Mein Code funktioniert, berechnet jedoch den "Bis-Wert" falsch:


```
public class Gaus extends Object {
public static void main (String [] args) {
   short n = 1;
   int ergebnis = 0;
   
   for (n=n;n<=15;n++)
   {
      ergebnis = (n*(n+1))/2;
   }
   System.out.println("Die Summe der Zahlen von 1 bis "+n+" ist "+ergebnis);
   }
   }
```

Ausgabe:

```
Die Summe der Zahlen von 1 bis 16 ist 120
Drücken Sie eine beliebige Taste . . .
```

Warum macht der da bis 16 ich will doch nur bis 15?!
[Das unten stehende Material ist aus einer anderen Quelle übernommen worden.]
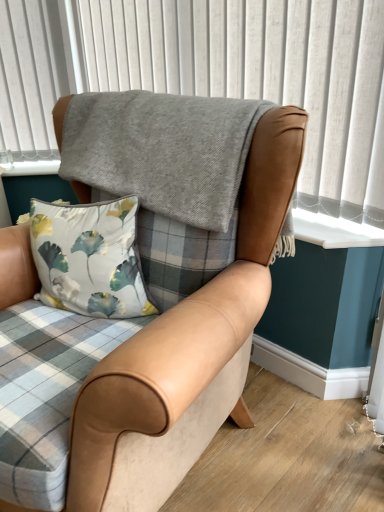
Measure the distance between gray woolen blanket at upper center and camera.

They are 1.09 meters apart.

At what (x,y) coordinates should I click in order to perform the action: click on gray woolen blanket at upper center. Please return your answer as a coordinate pair (x, y). This screenshot has height=512, width=384. Looking at the image, I should click on (212, 75).

In order to face gray woolen blanket at upper center, should I rotate leftwards or rightwards?

Turn right by 0.142 degrees to look at gray woolen blanket at upper center.

What do you see at coordinates (212, 75) in the screenshot? I see `gray woolen blanket at upper center` at bounding box center [212, 75].

Describe the element at coordinates (188, 325) in the screenshot. The height and width of the screenshot is (512, 384). I see `tan leather chair at center` at that location.

Locate an element on the screen. The width and height of the screenshot is (384, 512). tan leather chair at center is located at coordinates (188, 325).

Where is `gray woolen blanket at upper center`? The height and width of the screenshot is (512, 384). gray woolen blanket at upper center is located at coordinates (212, 75).

Considering the positions of objects tan leather chair at center and gray woolen blanket at upper center in the image provided, who is more to the left, tan leather chair at center or gray woolen blanket at upper center?

tan leather chair at center.

From the picture: Which object is further away from the camera, tan leather chair at center or gray woolen blanket at upper center?

gray woolen blanket at upper center is more distant.

Between point (211, 334) and point (165, 90), which one is positioned behind?

The point (165, 90) is more distant.

From the image's perspective, does tan leather chair at center appear lower than gray woolen blanket at upper center?

Yes.

From a real-world perspective, between tan leather chair at center and gray woolen blanket at upper center, who is vertically higher?

gray woolen blanket at upper center, from a real-world perspective.

Does tan leather chair at center have a lesser width compared to gray woolen blanket at upper center?

No, tan leather chair at center is not thinner than gray woolen blanket at upper center.

Is tan leather chair at center taller than gray woolen blanket at upper center?

Indeed, tan leather chair at center has a greater height compared to gray woolen blanket at upper center.

Consider the image. Is tan leather chair at center smaller than gray woolen blanket at upper center?

No, tan leather chair at center is not smaller than gray woolen blanket at upper center.

Which is correct: tan leather chair at center is inside gray woolen blanket at upper center, or outside of it?

tan leather chair at center is outside gray woolen blanket at upper center.

Is tan leather chair at center not near gray woolen blanket at upper center?

No, tan leather chair at center is in close proximity to gray woolen blanket at upper center.

Is tan leather chair at center facing towards gray woolen blanket at upper center?

No, tan leather chair at center is not oriented towards gray woolen blanket at upper center.

Can you tell me how much tan leather chair at center and gray woolen blanket at upper center differ in facing direction?

0.301 degrees.

This screenshot has height=512, width=384. I want to click on window frame that appears on the right of tan leather chair at center, so click(212, 75).

Consider the image. Considering the positions of objects gray woolen blanket at upper center and tan leather chair at center in the image provided, who is more to the left, gray woolen blanket at upper center or tan leather chair at center?

From the viewer's perspective, tan leather chair at center appears more on the left side.

Considering the positions of objects gray woolen blanket at upper center and tan leather chair at center in the image provided, who is behind, gray woolen blanket at upper center or tan leather chair at center?

gray woolen blanket at upper center.

Is point (237, 93) less distant than point (26, 257)?

That is False.

From the image's perspective, is gray woolen blanket at upper center above tan leather chair at center?

Yes.

From a real-world perspective, who is located lower, gray woolen blanket at upper center or tan leather chair at center?

From a 3D spatial view, tan leather chair at center is below.

In the scene shown: Is gray woolen blanket at upper center wider or thinner than tan leather chair at center?

gray woolen blanket at upper center is thinner than tan leather chair at center.

Who is taller, gray woolen blanket at upper center or tan leather chair at center?

Standing taller between the two is tan leather chair at center.

Based on their sizes in the image, would you say gray woolen blanket at upper center is bigger or smaller than tan leather chair at center?

Considering their sizes, gray woolen blanket at upper center takes up less space than tan leather chair at center.

Is tan leather chair at center a part of gray woolen blanket at upper center?

Definitely not — tan leather chair at center is not inside gray woolen blanket at upper center.

Is gray woolen blanket at upper center not near tan leather chair at center?

gray woolen blanket at upper center is near tan leather chair at center, not far away.

Consider the image. Could you tell me if gray woolen blanket at upper center is facing tan leather chair at center?

Yes, gray woolen blanket at upper center is oriented towards tan leather chair at center.

Can you tell me how much gray woolen blanket at upper center and tan leather chair at center differ in facing direction?

gray woolen blanket at upper center and tan leather chair at center are facing 0.301 degrees away from each other.

Locate an element on the screen. Image resolution: width=384 pixels, height=512 pixels. window frame positioned vertically above the tan leather chair at center (from a real-world perspective) is located at coordinates (212, 75).

The width and height of the screenshot is (384, 512). I want to click on window frame above the tan leather chair at center (from a real-world perspective), so click(212, 75).

The height and width of the screenshot is (512, 384). Find the location of `chair located on the left of gray woolen blanket at upper center`. chair located on the left of gray woolen blanket at upper center is located at coordinates (188, 325).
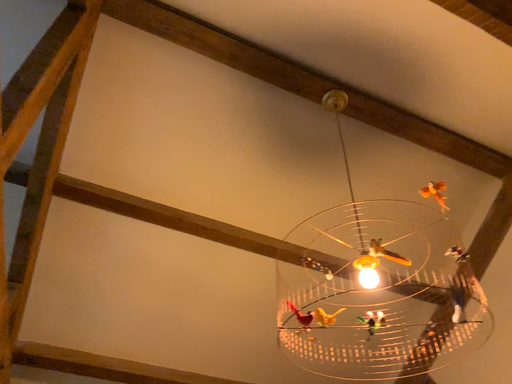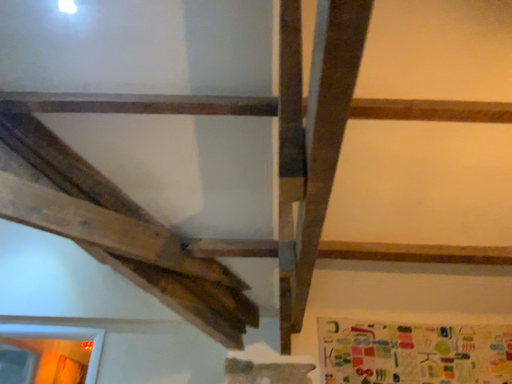
Question: How did the camera likely rotate when shooting the video?

Choices:
 (A) rotated upward
 (B) rotated downward

Answer: (B)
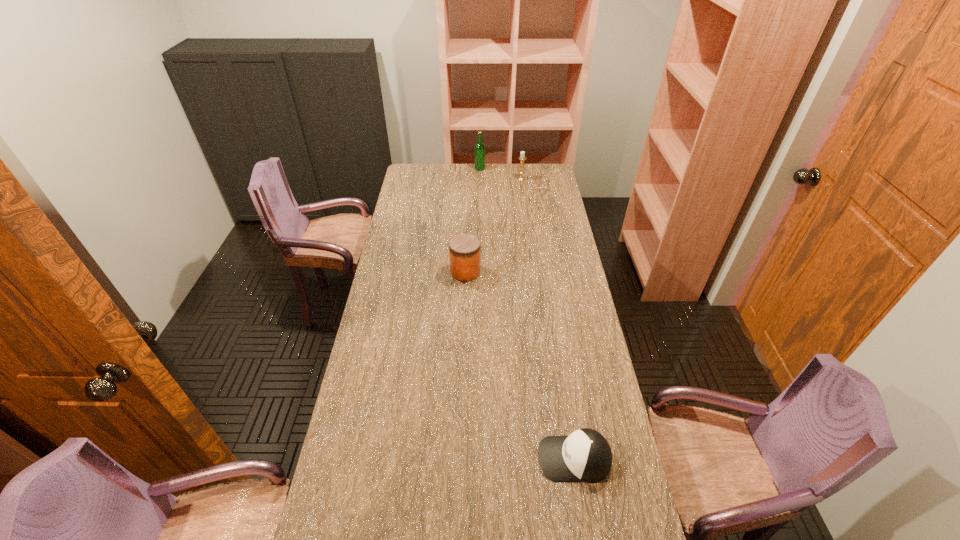
Locate an element on the screen. This screenshot has width=960, height=540. free spot at the far right corner of the desktop is located at coordinates (533, 174).

Where is `free space between the cap and the jar`? The width and height of the screenshot is (960, 540). free space between the cap and the jar is located at coordinates (520, 365).

Locate an element on the screen. This screenshot has width=960, height=540. free space between the candle holder and the cap is located at coordinates (548, 319).

The width and height of the screenshot is (960, 540). Identify the location of free space that is in between the jar and the farthest object. (472, 220).

This screenshot has width=960, height=540. I want to click on vacant area that lies between the third farthest object and the second farthest object, so click(493, 225).

I want to click on free spot between the beer bottle and the cap, so click(527, 313).

Locate an element on the screen. vacant space that's between the nearest object and the jar is located at coordinates (520, 365).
Ich fummel schon seit 2 Stunden hier rum :-(


----------



## Fab1 (2. Dez 2012)

Wenn n 15 ist, dann ist n zwar nicht < aber immer = 15 und somit geht er in die Schleife rein, führt diese aus erhöht die Variable auf 16, dann ist die Bedingung natürlich falsch und die Variable mit dem Wert 16 wird ausgegeben.


----------



## OnDemand (2. Dez 2012)

Hi,

danke für Deine Antwort,

wenn ich 
	
	
	
	





```
for (n=n;n<=14;n++)
```
 schreibe, klappt es.

Warum kann ich nicht 
	
	
	
	





```
for (n=n;n=15;n++)
```
 schreiben, bzw. wie kann ich es schreiben, dass er nur bis 15 zählt und rechnet?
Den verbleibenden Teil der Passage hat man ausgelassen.